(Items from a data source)
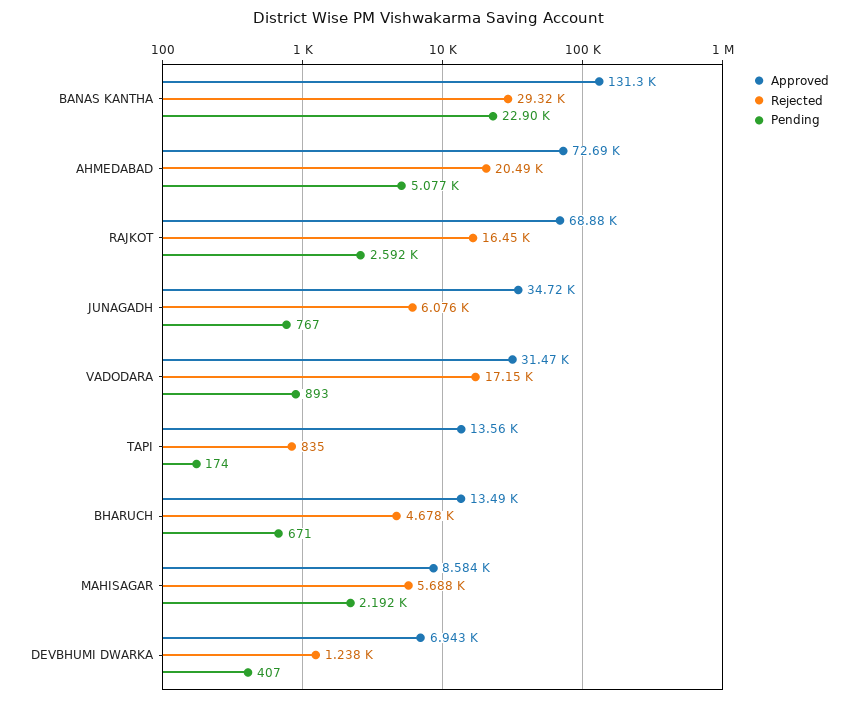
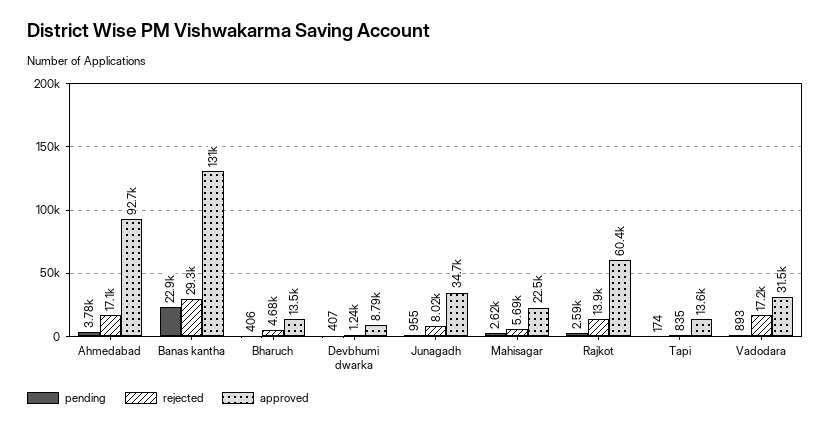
Approved, AHMEDABAD: 72690 -> 92700
Rejected, AHMEDABAD: 20490 -> 17100
Pending, AHMEDABAD: 5077 -> 3780
Approved, RAJKOT: 68880 -> 60400
Rejected, RAJKOT: 16450 -> 13900
Rejected, JUNAGADH: 6076 -> 8020
Pending, JUNAGADH: 767 -> 955
Pending, BHARUCH: 671 -> 406
Approved, MAHISAGAR: 8584 -> 22500
Pending, MAHISAGAR: 2192 -> 2620
Approved, DEVBHUMI DWARKA: 6943 -> 8790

*Task to carry out*
Your answer should consist of copies of the lines above that include the string "Pending".

*The answer*
Pending, AHMEDABAD: 5077 -> 3780
Pending, JUNAGADH: 767 -> 955
Pending, BHARUCH: 671 -> 406
Pending, MAHISAGAR: 2192 -> 2620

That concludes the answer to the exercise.